Document excerpt
The VA’s newsletter “The Rural Connection” in an article written by Alan Geilsamer, Program Specialist for the VA’s Office of Connected Care https://connectedcare.va.gov, relates how mobile technologies have been used successfully to support acute stroke care.
The Department of Veterans Affairs in their National TeleStroke Program uses mobile and telehealth technologies to bring acute stroke expertise to the VA in San Juan, Puerto Rico. Recently, a veteran in San Juan visited the VA’s Caribbean Healthcare System emergency room for some musculoskeletal pain. As he was discharged, he began to have a massive stroke that involved the left side of his brain, while losing strength in the right side of his body, and then he lost his ability to speak.
The VA staff immediately noted the change and took immediate action to complete the work-up and get the information needed to determine if the Veteran would be a candidate for, a thrombolytic drug used to treat acute strokes to help dissolve blood clots.
Dr. Sharyl Martini, Medical Director for the VA’s National TeleStroke Program was in Texas on her way home from a telestroke training program when she was notified about the situation in the VA’s emergency room in Puerto Rico.
She used her mobile tablet to evaluate the veteran in Puerto Rico. The patient’s preferred language is Spanish, so the VA staff helped translate instructions and information between the patient, his wife, and Dr. Martini.
Dr. Martini used several other VA mobile technologies such as the Patient Viewer Interface and Image Viewing Solutions to access the veteran’s medical records, view the patient’s computed tomography, and then entered her medical recommendations into the electronic chart.
Within five minutes after receiving the medication, the veteran started to regain language function, the ability to move his right side, and appeared dramatically better.
The VA’s Office of Connected Care partners with the VA’s Office of Rural Health, works together on the VA’s National TeleStroke Program (NTSP) to provide the mobile tablets to VA facilities. The NTSP currently includes eight telestroke provider sites and has trained an additional 13 sites for the program and aims to have 20 provider sites live by the end of 2018.

Exercise objective
Retype the part of the VA telestroke article between "Dr. Martini used" and "the electronic chart.", inclusive, with every word and mark the same.

Supplied data
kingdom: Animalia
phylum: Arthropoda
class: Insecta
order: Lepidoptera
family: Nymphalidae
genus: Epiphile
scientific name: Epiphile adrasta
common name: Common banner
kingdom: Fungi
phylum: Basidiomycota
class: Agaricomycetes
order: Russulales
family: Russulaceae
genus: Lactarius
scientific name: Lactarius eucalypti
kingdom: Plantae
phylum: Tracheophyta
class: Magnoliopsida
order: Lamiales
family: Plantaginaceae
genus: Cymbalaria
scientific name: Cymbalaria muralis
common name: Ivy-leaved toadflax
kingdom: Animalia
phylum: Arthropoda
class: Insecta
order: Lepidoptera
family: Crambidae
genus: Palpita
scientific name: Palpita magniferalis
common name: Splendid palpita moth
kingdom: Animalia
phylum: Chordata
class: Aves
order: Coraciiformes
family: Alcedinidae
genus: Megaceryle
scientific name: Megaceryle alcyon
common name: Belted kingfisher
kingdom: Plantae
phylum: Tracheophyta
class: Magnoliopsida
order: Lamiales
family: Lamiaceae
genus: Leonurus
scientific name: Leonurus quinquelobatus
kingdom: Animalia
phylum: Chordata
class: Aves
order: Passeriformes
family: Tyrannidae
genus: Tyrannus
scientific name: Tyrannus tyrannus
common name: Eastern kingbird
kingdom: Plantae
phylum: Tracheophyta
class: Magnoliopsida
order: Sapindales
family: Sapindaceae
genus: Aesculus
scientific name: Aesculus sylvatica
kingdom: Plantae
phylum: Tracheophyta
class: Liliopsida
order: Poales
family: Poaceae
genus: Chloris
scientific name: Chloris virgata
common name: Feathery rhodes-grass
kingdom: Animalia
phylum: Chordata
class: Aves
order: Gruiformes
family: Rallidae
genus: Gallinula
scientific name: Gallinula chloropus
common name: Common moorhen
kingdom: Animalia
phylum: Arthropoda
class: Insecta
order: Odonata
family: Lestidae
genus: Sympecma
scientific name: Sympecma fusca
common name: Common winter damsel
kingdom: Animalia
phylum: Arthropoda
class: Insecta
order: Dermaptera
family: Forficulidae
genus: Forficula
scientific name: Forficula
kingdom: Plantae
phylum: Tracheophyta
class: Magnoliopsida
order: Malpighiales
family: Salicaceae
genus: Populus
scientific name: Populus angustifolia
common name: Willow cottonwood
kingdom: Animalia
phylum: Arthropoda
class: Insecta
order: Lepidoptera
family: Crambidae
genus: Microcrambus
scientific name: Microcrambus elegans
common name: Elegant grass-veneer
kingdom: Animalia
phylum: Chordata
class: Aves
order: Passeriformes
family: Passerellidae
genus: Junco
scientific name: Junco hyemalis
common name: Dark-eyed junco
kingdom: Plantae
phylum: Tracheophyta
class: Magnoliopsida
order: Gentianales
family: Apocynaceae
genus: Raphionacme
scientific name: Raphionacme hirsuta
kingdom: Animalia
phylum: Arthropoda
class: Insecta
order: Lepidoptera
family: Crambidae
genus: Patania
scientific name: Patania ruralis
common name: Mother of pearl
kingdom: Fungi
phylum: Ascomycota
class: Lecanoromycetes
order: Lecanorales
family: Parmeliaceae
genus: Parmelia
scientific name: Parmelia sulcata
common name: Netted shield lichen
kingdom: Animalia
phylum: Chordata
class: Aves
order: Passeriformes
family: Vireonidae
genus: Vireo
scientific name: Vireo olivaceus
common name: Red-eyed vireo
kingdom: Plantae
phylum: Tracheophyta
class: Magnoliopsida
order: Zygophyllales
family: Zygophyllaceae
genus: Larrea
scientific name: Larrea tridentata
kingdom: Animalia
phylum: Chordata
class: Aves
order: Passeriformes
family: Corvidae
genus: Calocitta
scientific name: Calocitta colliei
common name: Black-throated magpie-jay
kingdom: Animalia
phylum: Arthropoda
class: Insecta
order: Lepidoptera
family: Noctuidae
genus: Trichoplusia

Response
Dr. Martini used several other VA mobile technologies such as the Patient Viewer Interface and Image Viewing Solutions to access the veteran’s medical records, view the patient’s computed tomography, and then entered her medical recommendations into the electronic chart.